Exercise tasks >>
[A] In the article on the Sumgait hearings, what anniversary were the parliamentary hearings dedicated to?
[B] Please carry the article on the Sumgait hearings forward from its last sentence.

Passage shown >>
————
Marina Girgoryan, the project coordinator of “Ordinary Genocide” series, called for the Azerbaijani perpetrators responsible for massacres of Armenians in Sumgait, Baku and Maragha to be brought to justice by issuing international arrest warrants against them.

She made the proposal at today’s parliamentary hearings titled “The Sumgait pogroms: Armenophobia as state policy of Azerbaijan” dedicated to the 30th anniversary of the Sumgait pogroms.

“I wander why until now, when 30 years have passed, an international arrest warrant has not been issued through Interpol against any of those Azerbaijani perpetrators, whose named are known. One of them is Shahin Tagiyev, the commander of Gurtulush battalion, who has been declared the first hero of Azerbaijan for committing the Maragha massacres, is today enjoying life in Sweden,” she said.   

“I have proposed to have an international arrest warrant issued against him, but unfortunately the proposal was implemented,” Girgoryan highlighted.
————
Data excerpts
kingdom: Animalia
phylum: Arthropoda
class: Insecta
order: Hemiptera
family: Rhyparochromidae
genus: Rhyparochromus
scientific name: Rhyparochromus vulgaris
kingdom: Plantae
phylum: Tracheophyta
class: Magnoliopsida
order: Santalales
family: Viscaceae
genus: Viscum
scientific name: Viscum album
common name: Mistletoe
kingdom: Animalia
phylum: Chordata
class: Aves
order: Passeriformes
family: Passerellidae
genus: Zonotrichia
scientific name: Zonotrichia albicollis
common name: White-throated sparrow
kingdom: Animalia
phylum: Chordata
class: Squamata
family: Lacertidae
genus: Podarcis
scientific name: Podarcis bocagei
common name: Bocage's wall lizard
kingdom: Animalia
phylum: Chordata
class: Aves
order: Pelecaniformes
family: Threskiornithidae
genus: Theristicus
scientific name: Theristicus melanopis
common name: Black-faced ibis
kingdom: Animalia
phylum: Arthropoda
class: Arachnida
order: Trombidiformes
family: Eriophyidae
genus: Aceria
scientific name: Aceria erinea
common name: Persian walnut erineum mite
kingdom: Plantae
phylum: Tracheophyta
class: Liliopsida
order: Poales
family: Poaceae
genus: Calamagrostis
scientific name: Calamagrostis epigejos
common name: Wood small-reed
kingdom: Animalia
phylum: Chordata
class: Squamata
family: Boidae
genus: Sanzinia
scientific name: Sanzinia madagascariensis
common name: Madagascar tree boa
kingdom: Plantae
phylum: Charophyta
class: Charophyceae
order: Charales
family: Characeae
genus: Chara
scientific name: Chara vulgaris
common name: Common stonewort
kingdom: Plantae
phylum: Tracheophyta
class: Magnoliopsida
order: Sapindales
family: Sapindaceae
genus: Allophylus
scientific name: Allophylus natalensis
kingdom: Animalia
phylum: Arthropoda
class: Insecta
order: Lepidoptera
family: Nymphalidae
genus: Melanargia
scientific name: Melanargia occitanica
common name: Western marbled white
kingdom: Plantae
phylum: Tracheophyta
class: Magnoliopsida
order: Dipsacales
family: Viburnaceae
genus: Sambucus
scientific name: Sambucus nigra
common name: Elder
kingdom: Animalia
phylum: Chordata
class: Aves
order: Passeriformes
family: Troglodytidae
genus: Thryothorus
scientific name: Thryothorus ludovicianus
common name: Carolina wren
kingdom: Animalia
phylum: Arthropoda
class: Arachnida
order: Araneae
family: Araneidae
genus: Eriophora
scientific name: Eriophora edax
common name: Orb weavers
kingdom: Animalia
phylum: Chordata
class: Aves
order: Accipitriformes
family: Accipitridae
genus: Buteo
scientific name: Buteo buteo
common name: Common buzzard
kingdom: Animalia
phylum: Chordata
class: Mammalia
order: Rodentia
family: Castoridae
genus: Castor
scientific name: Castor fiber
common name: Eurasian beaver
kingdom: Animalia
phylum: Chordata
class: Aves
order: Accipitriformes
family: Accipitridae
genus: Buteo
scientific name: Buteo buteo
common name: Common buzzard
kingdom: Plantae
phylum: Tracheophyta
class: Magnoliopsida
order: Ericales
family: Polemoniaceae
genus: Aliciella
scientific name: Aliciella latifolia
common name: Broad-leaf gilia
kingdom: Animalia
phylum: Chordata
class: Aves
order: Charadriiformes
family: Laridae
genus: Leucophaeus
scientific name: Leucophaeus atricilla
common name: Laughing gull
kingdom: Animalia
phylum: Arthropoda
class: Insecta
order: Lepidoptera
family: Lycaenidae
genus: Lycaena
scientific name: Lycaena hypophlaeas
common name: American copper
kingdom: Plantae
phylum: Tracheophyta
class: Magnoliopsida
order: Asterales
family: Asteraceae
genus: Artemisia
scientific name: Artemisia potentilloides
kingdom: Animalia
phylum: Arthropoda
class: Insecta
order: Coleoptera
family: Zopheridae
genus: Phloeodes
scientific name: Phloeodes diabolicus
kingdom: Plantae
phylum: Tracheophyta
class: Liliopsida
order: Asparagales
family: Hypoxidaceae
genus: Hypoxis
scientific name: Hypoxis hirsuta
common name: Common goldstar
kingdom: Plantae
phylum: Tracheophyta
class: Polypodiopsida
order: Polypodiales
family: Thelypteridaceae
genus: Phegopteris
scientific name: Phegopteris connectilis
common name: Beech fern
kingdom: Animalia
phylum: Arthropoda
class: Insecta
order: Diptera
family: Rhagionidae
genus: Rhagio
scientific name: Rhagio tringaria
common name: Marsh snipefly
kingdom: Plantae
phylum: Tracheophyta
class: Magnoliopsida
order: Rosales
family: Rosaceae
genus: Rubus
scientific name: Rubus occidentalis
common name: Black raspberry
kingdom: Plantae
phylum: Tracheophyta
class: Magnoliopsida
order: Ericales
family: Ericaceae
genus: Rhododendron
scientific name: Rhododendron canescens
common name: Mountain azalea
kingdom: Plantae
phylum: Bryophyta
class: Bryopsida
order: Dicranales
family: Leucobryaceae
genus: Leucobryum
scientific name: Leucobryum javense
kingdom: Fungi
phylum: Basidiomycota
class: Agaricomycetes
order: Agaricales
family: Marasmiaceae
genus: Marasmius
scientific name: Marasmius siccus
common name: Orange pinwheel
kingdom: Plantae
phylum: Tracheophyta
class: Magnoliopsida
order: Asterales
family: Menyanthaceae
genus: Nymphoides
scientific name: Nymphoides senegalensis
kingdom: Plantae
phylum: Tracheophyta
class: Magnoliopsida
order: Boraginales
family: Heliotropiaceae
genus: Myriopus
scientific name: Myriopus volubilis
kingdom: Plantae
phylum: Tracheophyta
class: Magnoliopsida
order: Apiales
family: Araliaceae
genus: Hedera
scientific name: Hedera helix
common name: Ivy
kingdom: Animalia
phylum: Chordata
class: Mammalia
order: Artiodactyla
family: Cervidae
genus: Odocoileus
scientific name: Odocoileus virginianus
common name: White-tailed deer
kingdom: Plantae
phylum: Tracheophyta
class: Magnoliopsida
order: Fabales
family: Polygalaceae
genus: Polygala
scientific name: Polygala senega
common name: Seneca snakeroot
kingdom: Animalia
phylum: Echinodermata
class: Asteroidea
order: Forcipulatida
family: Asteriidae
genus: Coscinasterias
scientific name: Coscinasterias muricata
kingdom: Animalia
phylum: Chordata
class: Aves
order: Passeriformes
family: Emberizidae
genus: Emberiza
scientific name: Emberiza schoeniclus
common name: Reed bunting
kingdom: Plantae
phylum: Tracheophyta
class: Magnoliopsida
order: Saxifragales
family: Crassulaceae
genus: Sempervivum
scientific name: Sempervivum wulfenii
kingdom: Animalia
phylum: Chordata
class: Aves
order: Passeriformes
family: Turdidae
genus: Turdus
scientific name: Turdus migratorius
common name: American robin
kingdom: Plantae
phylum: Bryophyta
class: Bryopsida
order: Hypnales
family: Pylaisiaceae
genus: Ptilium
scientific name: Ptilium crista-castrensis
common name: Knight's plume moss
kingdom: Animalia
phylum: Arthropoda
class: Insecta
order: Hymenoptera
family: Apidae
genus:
————
Results in order >>
[A] The 30th anniversary of the Sumgait pogroms.

[B]
She also stressed the need to issue an international arrest warrant against another Azerbaijani perpetrator Ayaz Mutalibov, who was Azerbaijan’s prime minister during the Armenian massacres in Baku in January 1990.

Marina Girgoryan highlighted the Azerbaijani officer who beheaded Armenian serviceman Kyaram Sloyan during the 2016 April war must also be placed on Interpol wanted list.

“This is a crucial issue. Punishing those perpetrators will also help to prevent such crimes. These are just three names; I could have announced more names, and we obtain all the necessary evidence to prove the crimes of those people,” she said.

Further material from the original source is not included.